There is a danger in producing biopics about political figures, especially political figures that remain in the public memory, and especially especially political figures who were polarizing and controversial to begin with. Many of the same mixed comments and reviews that were made about Oliver Stone’s 2008 film W. are again being made about this year’s The Iron Lady, which the Saratoga Film Forum will be screening this evening (Thursday, March 29) and tomorrow (Friday, March 30) at 7:30 p.m., and on Sunday at 3 p.m.
The makers of such docudramas likely go into these projects knowing that they just can’t win: half the audience will think it’s celebrating the ideology of the subject of the biopic, and the other half will think it’s a snide satire. As for the third half...well, perhaps they’re the only ones who go in with an open mind.
Still, audiences inevitably bring their own remembrances and political leanings to these types of films, something that normally does not happen if someone were to make a biopic about, say, President Martin Van Buren.
All of which serves to distract attention away from the film as a film and the story as a story. Meryl Streep of course won the Best Actress Oscar for her portrayal of Maggie, and as part of her research for the role, she attended Prime Minister’s Questions at the British Parliament, watching current PM David Cameron spar with Labour leader Ed Miliband. She also obviously studied every frame of archival footage of Thatcher, because she gets every nuance dead accurate.

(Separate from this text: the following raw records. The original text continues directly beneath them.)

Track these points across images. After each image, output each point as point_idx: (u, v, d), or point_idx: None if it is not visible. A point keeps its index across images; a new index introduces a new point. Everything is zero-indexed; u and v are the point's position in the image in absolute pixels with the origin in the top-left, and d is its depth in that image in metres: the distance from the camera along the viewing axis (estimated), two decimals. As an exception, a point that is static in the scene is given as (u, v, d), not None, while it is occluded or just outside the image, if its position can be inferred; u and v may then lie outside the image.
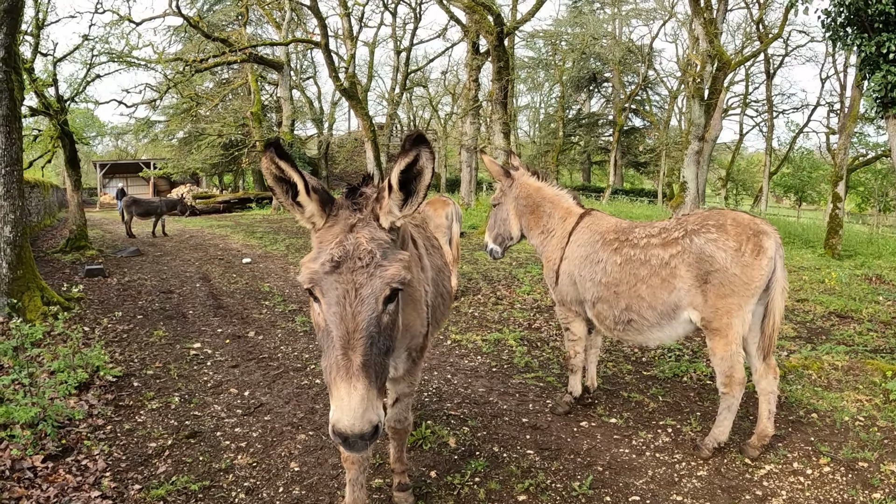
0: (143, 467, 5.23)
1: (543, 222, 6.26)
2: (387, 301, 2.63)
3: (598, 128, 56.88)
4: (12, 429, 5.55)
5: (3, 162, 9.45)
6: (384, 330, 2.64)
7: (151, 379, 7.37)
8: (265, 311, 10.80)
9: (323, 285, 2.60)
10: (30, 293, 9.82)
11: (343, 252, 2.60)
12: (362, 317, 2.54)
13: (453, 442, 5.65)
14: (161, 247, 20.34)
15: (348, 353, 2.48)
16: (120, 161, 58.59)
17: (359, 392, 2.43)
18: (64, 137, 18.39)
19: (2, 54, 9.35)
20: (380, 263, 2.60)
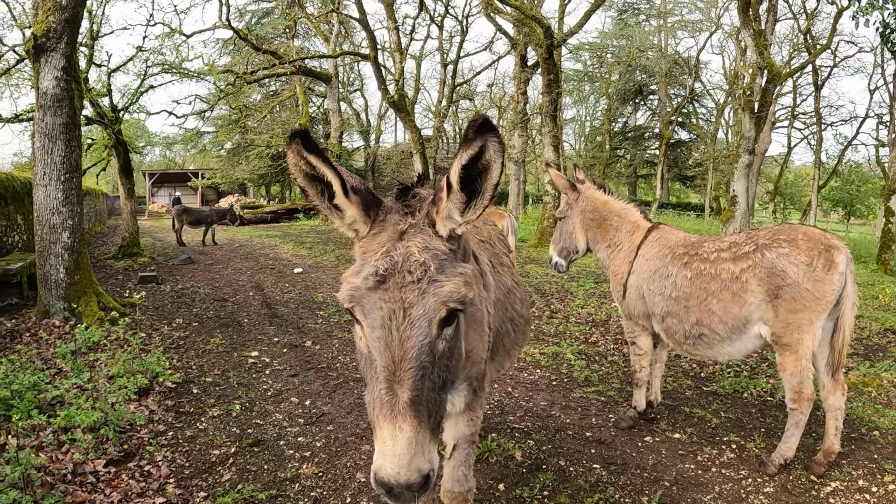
0: (207, 475, 5.21)
1: (610, 236, 6.28)
2: (443, 324, 2.23)
3: (644, 141, 56.49)
4: (74, 432, 5.58)
5: (62, 169, 9.64)
6: (439, 359, 2.24)
7: (211, 386, 7.39)
8: (320, 320, 10.80)
9: (365, 304, 2.22)
10: (86, 298, 9.97)
11: (390, 264, 2.21)
12: (412, 343, 2.14)
13: (519, 455, 5.57)
14: (212, 255, 20.59)
15: (394, 388, 2.11)
16: (169, 171, 59.85)
17: (405, 435, 2.05)
18: (118, 146, 18.88)
19: (63, 63, 9.57)
20: (434, 278, 2.20)
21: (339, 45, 40.14)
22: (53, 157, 9.57)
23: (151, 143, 54.86)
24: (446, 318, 2.22)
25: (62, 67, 9.56)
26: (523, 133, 29.30)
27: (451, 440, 3.51)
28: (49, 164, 9.57)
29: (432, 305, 2.17)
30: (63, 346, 8.08)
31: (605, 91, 49.04)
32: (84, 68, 17.51)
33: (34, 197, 9.73)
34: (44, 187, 9.60)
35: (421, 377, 2.13)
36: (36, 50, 9.47)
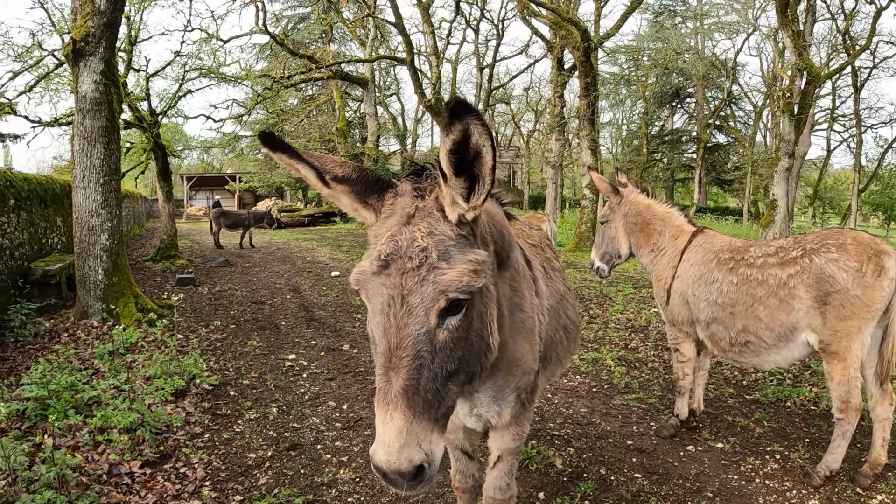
0: (243, 478, 5.16)
1: (654, 240, 6.18)
2: (444, 314, 2.13)
3: (681, 144, 55.86)
4: (110, 433, 5.57)
5: (101, 171, 9.73)
6: (440, 350, 2.14)
7: (248, 389, 7.36)
8: (358, 324, 10.75)
9: (369, 288, 2.18)
10: (124, 299, 10.03)
11: (393, 248, 2.14)
12: (408, 331, 2.09)
13: (560, 463, 5.45)
14: (249, 258, 20.72)
15: (389, 375, 2.08)
16: (206, 174, 60.57)
17: (395, 423, 2.02)
18: (157, 150, 19.20)
19: (101, 67, 9.66)
20: (435, 265, 2.11)
21: (375, 49, 40.30)
22: (92, 159, 9.66)
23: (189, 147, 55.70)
24: (447, 308, 2.13)
25: (101, 71, 9.65)
26: (560, 137, 29.10)
27: (496, 451, 3.40)
28: (88, 166, 9.66)
29: (430, 294, 2.10)
30: (101, 346, 8.12)
31: (641, 94, 48.63)
32: (123, 73, 17.76)
33: (73, 199, 9.83)
34: (83, 190, 9.69)
35: (417, 367, 2.07)
36: (75, 54, 9.57)
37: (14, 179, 11.41)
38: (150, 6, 18.04)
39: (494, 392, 3.04)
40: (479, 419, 3.19)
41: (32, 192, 12.30)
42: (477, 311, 2.28)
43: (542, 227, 10.77)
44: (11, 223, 10.99)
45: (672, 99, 54.60)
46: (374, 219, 2.32)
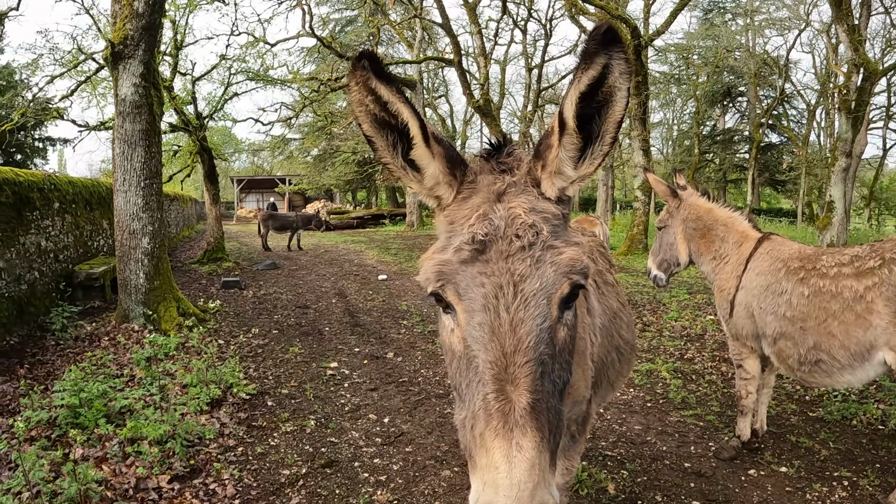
0: (274, 497, 4.96)
1: (716, 247, 5.81)
2: (564, 304, 1.75)
3: (733, 144, 54.67)
4: (140, 445, 5.44)
5: (142, 175, 9.72)
6: (560, 353, 1.73)
7: (286, 399, 7.18)
8: (404, 330, 10.54)
9: (460, 281, 1.73)
10: (166, 304, 9.98)
11: (490, 228, 1.74)
12: (527, 328, 1.65)
13: (612, 488, 5.13)
14: (296, 261, 20.72)
15: (506, 390, 1.60)
16: (256, 177, 61.31)
17: (526, 455, 1.52)
18: (203, 153, 19.42)
19: (141, 70, 9.66)
20: (550, 244, 1.73)
21: (422, 51, 40.21)
22: (133, 163, 9.65)
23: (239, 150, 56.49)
24: (568, 297, 1.75)
25: (140, 74, 9.65)
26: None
27: None
28: (129, 170, 9.65)
29: (551, 277, 1.70)
30: (139, 351, 8.05)
31: (692, 93, 47.80)
32: (169, 77, 18.11)
33: (115, 202, 9.84)
34: (123, 193, 9.68)
35: (541, 375, 1.64)
36: (114, 57, 9.59)
37: (59, 183, 11.48)
38: (195, 10, 18.18)
39: None
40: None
41: (78, 196, 12.39)
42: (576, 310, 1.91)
43: (595, 230, 10.37)
44: (56, 226, 11.05)
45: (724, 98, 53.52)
46: (450, 198, 1.93)
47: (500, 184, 1.86)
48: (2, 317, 8.59)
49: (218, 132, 34.37)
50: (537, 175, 1.88)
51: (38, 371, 7.67)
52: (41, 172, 11.14)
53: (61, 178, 12.01)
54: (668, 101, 56.27)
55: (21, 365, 7.78)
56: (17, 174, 9.62)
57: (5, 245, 8.89)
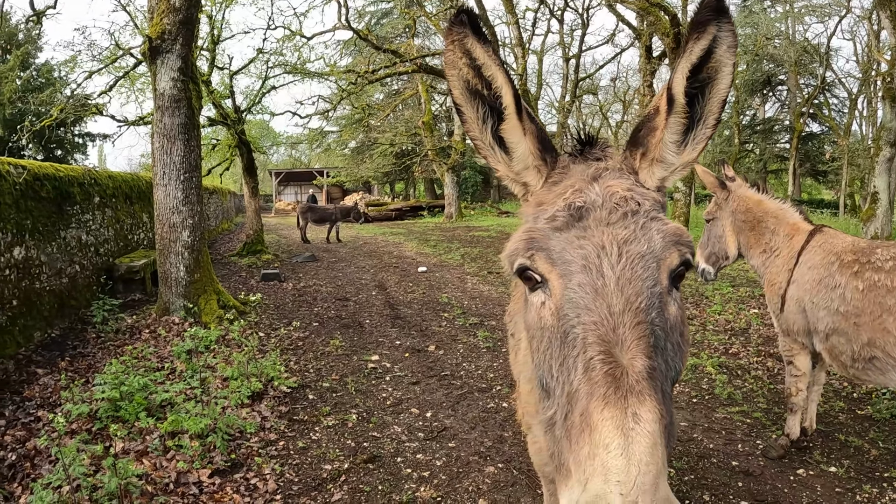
0: (316, 493, 4.89)
1: (766, 240, 5.63)
2: (673, 279, 1.58)
3: (774, 134, 53.70)
4: (181, 438, 5.42)
5: (182, 168, 9.76)
6: (671, 330, 1.52)
7: (327, 392, 7.13)
8: (445, 323, 10.45)
9: (553, 247, 1.56)
10: (206, 296, 10.01)
11: (588, 198, 1.61)
12: (637, 287, 1.46)
13: (660, 487, 4.96)
14: (335, 253, 20.76)
15: (614, 353, 1.37)
16: (294, 170, 61.76)
17: (646, 427, 1.26)
18: (241, 146, 19.58)
19: (179, 64, 9.69)
20: (654, 216, 1.59)
21: (459, 42, 40.12)
22: (172, 156, 9.69)
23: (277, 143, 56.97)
24: (676, 271, 1.58)
25: (178, 68, 9.69)
26: (650, 128, 28.26)
27: None
28: (168, 163, 9.69)
29: (660, 243, 1.54)
30: (180, 344, 8.06)
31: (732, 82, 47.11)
32: (206, 71, 18.31)
33: (154, 196, 9.90)
34: (163, 187, 9.73)
35: (654, 343, 1.42)
36: (152, 52, 9.63)
37: (98, 177, 11.58)
38: (231, 5, 18.28)
39: None
40: None
41: (118, 190, 12.50)
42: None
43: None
44: (96, 220, 11.14)
45: (763, 87, 52.61)
46: (539, 183, 1.80)
47: (594, 170, 1.73)
48: (43, 310, 8.67)
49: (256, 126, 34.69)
50: (634, 164, 1.76)
51: (80, 364, 7.72)
52: (81, 167, 11.25)
53: (101, 172, 12.12)
54: (708, 90, 55.85)
55: (62, 357, 7.84)
56: (57, 169, 9.71)
57: (46, 239, 8.96)
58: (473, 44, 1.64)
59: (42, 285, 8.73)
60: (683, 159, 1.72)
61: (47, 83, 38.22)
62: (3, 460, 5.18)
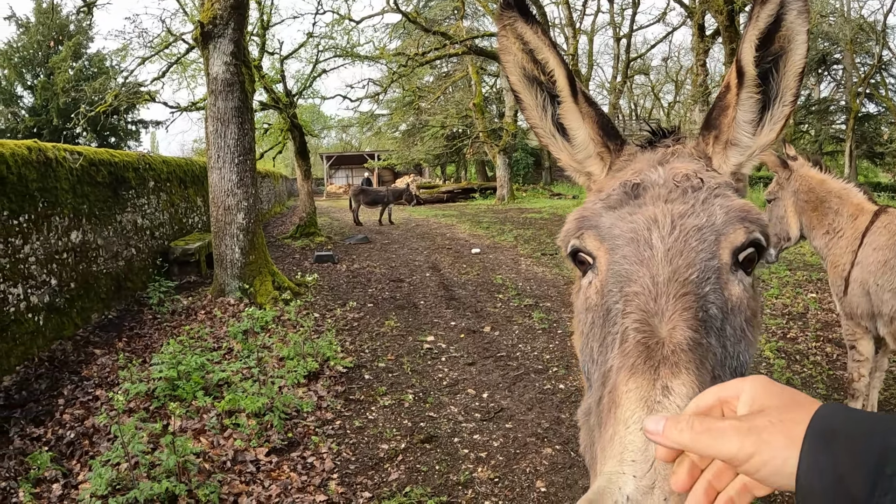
0: (373, 472, 4.87)
1: (829, 220, 5.42)
2: (739, 260, 1.40)
3: (829, 115, 52.15)
4: (238, 417, 5.45)
5: (236, 151, 9.84)
6: (733, 312, 1.34)
7: (383, 372, 7.12)
8: (500, 304, 10.36)
9: (602, 223, 1.46)
10: (261, 278, 10.08)
11: (645, 178, 1.51)
12: (688, 258, 1.32)
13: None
14: (388, 235, 20.80)
15: (651, 322, 1.22)
16: (345, 153, 62.08)
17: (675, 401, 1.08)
18: (294, 130, 19.76)
19: (231, 48, 9.75)
20: (718, 193, 1.44)
21: (508, 23, 39.81)
22: (226, 140, 9.76)
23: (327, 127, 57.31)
24: (742, 251, 1.39)
25: (231, 52, 9.74)
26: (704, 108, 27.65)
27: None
28: (222, 147, 9.77)
29: (720, 217, 1.39)
30: (235, 325, 8.13)
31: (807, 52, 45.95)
32: (257, 56, 18.48)
33: (209, 179, 10.01)
34: (218, 170, 9.81)
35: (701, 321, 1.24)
36: (204, 37, 9.70)
37: (153, 162, 11.74)
38: (280, -10, 18.39)
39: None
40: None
41: (172, 174, 12.67)
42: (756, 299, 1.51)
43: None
44: (151, 204, 11.31)
45: (818, 66, 51.08)
46: (602, 172, 1.69)
47: (663, 154, 1.61)
48: (100, 292, 8.82)
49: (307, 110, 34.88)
50: (706, 148, 1.62)
51: (136, 344, 7.84)
52: (136, 153, 11.43)
53: (155, 157, 12.30)
54: (761, 69, 54.91)
55: (119, 338, 7.97)
56: (112, 155, 9.85)
57: (102, 223, 9.11)
58: (523, 27, 1.58)
59: (99, 268, 8.87)
60: (760, 141, 1.56)
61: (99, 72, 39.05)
62: (62, 438, 5.27)
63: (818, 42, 47.89)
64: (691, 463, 0.95)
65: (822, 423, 0.83)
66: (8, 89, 40.43)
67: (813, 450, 0.81)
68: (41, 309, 7.20)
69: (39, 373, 6.59)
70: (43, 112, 40.07)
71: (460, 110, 43.55)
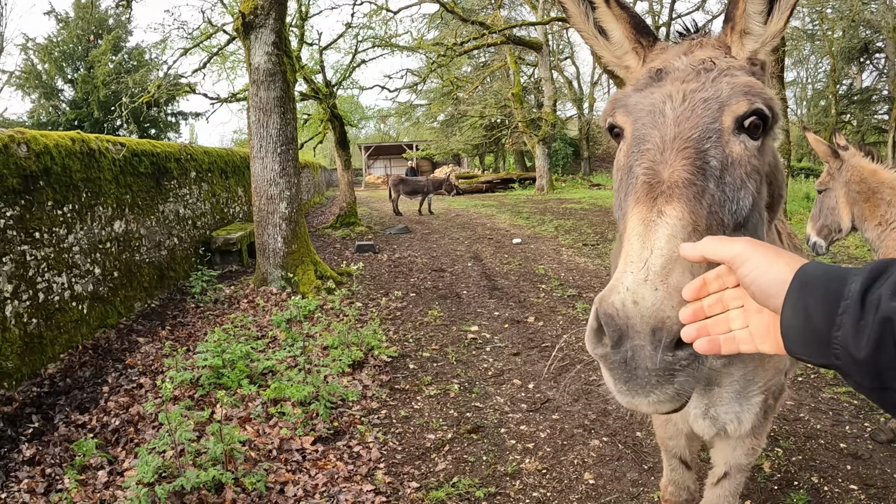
0: (420, 462, 4.82)
1: (881, 212, 5.23)
2: (741, 123, 1.62)
3: (872, 104, 50.86)
4: (283, 406, 5.43)
5: (279, 141, 9.86)
6: (732, 167, 1.57)
7: (428, 362, 7.06)
8: (542, 294, 10.25)
9: (630, 102, 1.74)
10: (303, 267, 10.10)
11: (668, 65, 1.77)
12: (692, 122, 1.58)
13: (768, 466, 4.73)
14: (428, 225, 20.76)
15: (657, 169, 1.52)
16: (384, 143, 62.24)
17: (668, 220, 1.40)
18: (334, 120, 19.82)
19: (273, 38, 9.76)
20: (728, 73, 1.68)
21: (546, 12, 39.35)
22: (269, 129, 9.79)
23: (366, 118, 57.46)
24: (744, 118, 1.62)
25: (272, 42, 9.76)
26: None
27: (723, 465, 2.80)
28: (265, 136, 9.80)
29: (726, 91, 1.64)
30: (279, 314, 8.14)
31: (828, 49, 44.99)
32: (296, 47, 18.56)
33: (251, 169, 10.03)
34: (260, 159, 9.84)
35: (700, 168, 1.52)
36: (245, 28, 9.71)
37: (194, 153, 11.81)
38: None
39: (741, 386, 2.41)
40: (713, 423, 2.54)
41: (213, 165, 12.74)
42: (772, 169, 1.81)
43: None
44: (193, 194, 11.38)
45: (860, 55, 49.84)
46: (638, 65, 1.97)
47: (689, 46, 1.86)
48: (143, 281, 8.88)
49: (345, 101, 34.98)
50: (726, 39, 1.85)
51: (180, 332, 7.88)
52: (177, 144, 11.49)
53: (196, 148, 12.36)
54: (801, 58, 53.79)
55: (163, 327, 8.02)
56: (154, 146, 9.91)
57: (145, 213, 9.17)
58: None
59: (142, 257, 8.94)
60: (771, 30, 1.77)
61: (139, 65, 39.51)
62: (106, 425, 5.30)
63: (860, 30, 46.87)
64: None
65: (803, 276, 1.08)
66: (49, 83, 40.99)
67: (791, 296, 1.07)
68: (85, 298, 7.27)
69: (84, 360, 6.64)
70: (84, 105, 40.64)
71: (499, 100, 43.43)
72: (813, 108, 54.52)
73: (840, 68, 49.50)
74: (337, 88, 20.90)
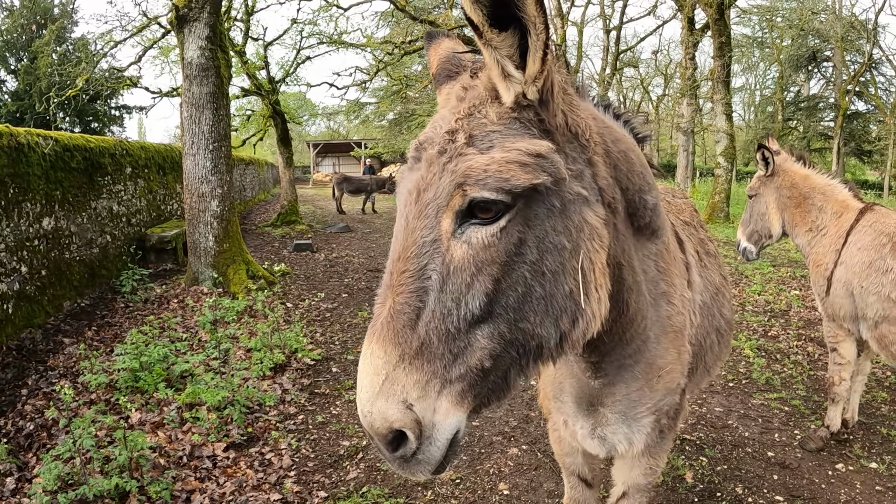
0: (331, 470, 4.76)
1: (812, 218, 5.23)
2: (463, 219, 1.49)
3: (818, 112, 52.31)
4: (198, 410, 5.32)
5: (210, 138, 9.66)
6: (455, 273, 1.48)
7: (352, 365, 6.98)
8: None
9: (400, 185, 1.67)
10: (235, 266, 9.93)
11: (426, 136, 1.65)
12: (413, 238, 1.51)
13: (690, 476, 4.74)
14: (370, 224, 20.67)
15: (386, 296, 1.52)
16: (332, 141, 61.77)
17: (372, 361, 1.46)
18: (276, 117, 19.60)
19: (206, 32, 9.56)
20: (461, 152, 1.51)
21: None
22: (201, 126, 9.58)
23: (314, 115, 56.95)
24: (469, 212, 1.49)
25: (206, 37, 9.55)
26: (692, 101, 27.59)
27: (622, 485, 2.73)
28: (197, 133, 9.60)
29: (445, 188, 1.50)
30: (206, 314, 7.98)
31: (776, 57, 46.06)
32: (240, 42, 18.27)
33: (183, 166, 9.83)
34: (192, 157, 9.64)
35: (417, 289, 1.49)
36: (179, 21, 9.50)
37: (130, 148, 11.53)
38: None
39: (626, 407, 2.35)
40: (602, 443, 2.50)
41: (150, 161, 12.46)
42: (551, 240, 1.55)
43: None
44: (128, 191, 11.11)
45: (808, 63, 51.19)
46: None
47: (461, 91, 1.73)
48: (73, 280, 8.64)
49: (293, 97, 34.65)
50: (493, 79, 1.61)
51: (106, 333, 7.67)
52: (113, 138, 11.21)
53: (133, 143, 12.07)
54: (751, 65, 54.94)
55: (90, 327, 7.80)
56: (87, 140, 9.64)
57: (76, 210, 8.92)
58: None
59: (72, 255, 8.69)
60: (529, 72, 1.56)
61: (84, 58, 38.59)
62: (21, 430, 5.13)
63: (809, 39, 47.98)
64: None
65: None
66: (-10, 73, 39.92)
67: None
68: (10, 297, 7.02)
69: (7, 362, 6.42)
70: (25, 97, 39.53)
71: (448, 100, 43.52)
72: (760, 113, 55.65)
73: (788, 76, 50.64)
74: (280, 85, 20.67)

At heart, the movie is not about adoring or reviling Thatcher, but is rather more interested in looking at how she transcended race and class to become one of the leading figures on the world stage. Thatcher was a grocer’s daughter, a fairly humble origin, and in her early years addressing the House of Commons, you can feel the male condescension. Visually, in the film, she stands out as the lone female in a sea of blue suits, the only pair of high heeled shoes amongst the wingtips.